> Exercice:
D'après le texte fourni, quel objet Camille voulait-elle utiliser dans le clip de « Burning House » ? Répondez brièvement, s'il vous plaît.

Lilt


Sur votre esthétique visuelle, est-ce que vous êtes toutes les deux d’accord ?

Camille : On en discute beaucoup, ce n’est pas évident. On n’a pas forcément la même esthétique, d’emblée.

Aude : On arrive à se mettre d’accord, mais…

Vers quoi est-ce que vous tendriez, chacune ? Sans essayer de tenir compte de l’opinion de l’autre ?

Camille : Je pense qu’Aude tendrait vers quelque chose d’épuré et d’étrange. Et que moi je tendrais vers un gros bordel.

Aude : Comme on doit le faire à deux, je ne sais pas. On se tempère sur certaines choses. Moi je fais très attention aux trucs qui peuvent paraître trop connotés, qui rappellent trop directement un univers précis. Je n’aime pas ça, je trouve ça trop facile.

Camille : Par exemple : les casquettes de nazi, c’est pas possible. (rires) Déjà on fait du folk, alors par exemple on ne va pas faire une pochette avec des guitares en bois, des petits oiseaux et des enluminures !

Aude : Exactement ! Dans ces cas là, moi je dis : « C’est mort ! Pas de tresses, pas de petits oiseaux ! »

Camille : Pas de fleurs dans les cheveux ! On essaye d’éviter les clichés.

Aude : J’adore les clichés, mais pas que l’on se vautre dedans sans s’en rendre compte.

Camille : Donc on se vautre dedans en s’en rendant compte !(rires) Non mais par exemple, dans le clip de “Burning House”, il y a un squelette. Moi je voulais beaucoup l’utiliser, et Aude non, et elle avait raison. Parce que sinon on aurait peut être tendu vers quelque chose beaucoup plus évident : « la Mort, nanana… » Aude fait plus attention à ce que ça raconte. Moi, si j’ai envie de mettre un squelette, j’ai envie de mettre un squelette ! Je ne réfléchis pas à ce que ça va faire, je veux un squelette !

Aude : Tu proposes beaucoup plus de choses, et moi je tempère souvent. (Enfin, je caricature, c’est parfois l’inverse…)

Camille : Aude m’aide vachement à ne pas faire les choses n’importe comment. Et je pense que j’aide un peu Aude à exprimer les choses pour lesquelles elle est super douée d’emblée, sans forcément oser les faire.

Aude : (voix faussement sensuelle) Ah ! Camille !

Camille : Ma ! Aude ! Jé sais !

Aude : Mais moi aussi je lui fais des compliments ! Hors interview, quand elle improvise des chansons !

Vous n’improvisez pas sur scène ?

Aude : Non.

Camille : Je me suis posé la question. On a failli le faire, mais Aude était complètement contre. Du coup on ne l’a pas fait.

Elle t’a tempérée.

> Données fournies:
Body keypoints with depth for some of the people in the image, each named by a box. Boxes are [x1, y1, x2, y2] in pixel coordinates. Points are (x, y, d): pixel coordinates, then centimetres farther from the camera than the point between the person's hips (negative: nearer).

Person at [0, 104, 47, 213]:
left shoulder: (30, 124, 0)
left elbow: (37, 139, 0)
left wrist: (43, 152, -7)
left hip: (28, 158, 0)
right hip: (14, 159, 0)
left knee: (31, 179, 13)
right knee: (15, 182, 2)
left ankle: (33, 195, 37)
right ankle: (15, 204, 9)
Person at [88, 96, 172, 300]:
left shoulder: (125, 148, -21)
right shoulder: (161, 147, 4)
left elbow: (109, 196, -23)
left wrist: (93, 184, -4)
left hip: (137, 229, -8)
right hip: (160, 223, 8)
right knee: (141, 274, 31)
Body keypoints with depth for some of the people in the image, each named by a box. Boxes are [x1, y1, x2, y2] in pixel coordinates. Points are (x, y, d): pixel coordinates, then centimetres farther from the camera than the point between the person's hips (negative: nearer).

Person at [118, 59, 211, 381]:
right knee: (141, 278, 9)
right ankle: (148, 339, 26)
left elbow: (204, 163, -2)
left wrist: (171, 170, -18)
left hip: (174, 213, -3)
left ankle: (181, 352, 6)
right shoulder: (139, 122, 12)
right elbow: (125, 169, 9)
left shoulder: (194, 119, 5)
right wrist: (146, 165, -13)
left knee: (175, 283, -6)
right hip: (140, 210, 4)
---
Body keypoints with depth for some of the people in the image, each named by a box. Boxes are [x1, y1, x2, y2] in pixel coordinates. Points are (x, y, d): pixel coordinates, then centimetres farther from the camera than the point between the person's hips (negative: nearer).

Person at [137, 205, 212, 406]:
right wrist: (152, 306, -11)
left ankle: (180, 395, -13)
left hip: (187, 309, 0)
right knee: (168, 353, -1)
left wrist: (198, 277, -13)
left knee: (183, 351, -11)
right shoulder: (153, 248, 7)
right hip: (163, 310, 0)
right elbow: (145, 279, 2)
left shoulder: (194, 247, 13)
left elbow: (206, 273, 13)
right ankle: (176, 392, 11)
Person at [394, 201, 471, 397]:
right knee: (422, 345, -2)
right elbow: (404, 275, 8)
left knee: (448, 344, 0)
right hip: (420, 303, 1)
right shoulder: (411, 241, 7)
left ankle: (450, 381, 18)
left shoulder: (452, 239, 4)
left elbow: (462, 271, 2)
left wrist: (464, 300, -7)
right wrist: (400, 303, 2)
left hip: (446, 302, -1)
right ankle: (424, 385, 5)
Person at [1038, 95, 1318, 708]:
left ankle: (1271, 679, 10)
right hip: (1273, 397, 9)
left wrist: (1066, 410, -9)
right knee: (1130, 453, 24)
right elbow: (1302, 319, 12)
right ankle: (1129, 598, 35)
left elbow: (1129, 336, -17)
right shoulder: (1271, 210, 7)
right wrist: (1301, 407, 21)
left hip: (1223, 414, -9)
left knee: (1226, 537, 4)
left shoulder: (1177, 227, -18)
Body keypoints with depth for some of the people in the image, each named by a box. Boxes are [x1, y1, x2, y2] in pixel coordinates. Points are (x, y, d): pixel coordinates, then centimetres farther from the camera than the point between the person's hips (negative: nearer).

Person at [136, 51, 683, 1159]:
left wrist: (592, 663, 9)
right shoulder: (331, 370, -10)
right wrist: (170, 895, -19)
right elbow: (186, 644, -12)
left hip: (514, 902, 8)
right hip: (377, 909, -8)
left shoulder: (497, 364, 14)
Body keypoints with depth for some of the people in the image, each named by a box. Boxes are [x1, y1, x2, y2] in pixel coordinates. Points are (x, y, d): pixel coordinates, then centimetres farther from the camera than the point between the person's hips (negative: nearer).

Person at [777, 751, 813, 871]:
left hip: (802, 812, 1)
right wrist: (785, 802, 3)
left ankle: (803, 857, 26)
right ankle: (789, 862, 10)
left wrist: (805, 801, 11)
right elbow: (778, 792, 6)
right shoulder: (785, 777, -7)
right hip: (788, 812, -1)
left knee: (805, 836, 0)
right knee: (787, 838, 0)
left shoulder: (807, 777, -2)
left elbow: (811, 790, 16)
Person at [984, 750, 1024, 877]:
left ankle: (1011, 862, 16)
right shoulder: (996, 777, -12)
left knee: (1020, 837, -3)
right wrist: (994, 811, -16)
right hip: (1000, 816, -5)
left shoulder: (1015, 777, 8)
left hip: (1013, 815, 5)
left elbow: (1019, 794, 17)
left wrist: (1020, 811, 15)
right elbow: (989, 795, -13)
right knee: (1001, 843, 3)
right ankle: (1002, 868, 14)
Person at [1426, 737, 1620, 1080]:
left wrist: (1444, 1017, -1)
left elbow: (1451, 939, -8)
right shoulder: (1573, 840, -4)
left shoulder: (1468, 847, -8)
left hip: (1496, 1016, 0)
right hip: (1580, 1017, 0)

> Zone de réponse:
Un squelette.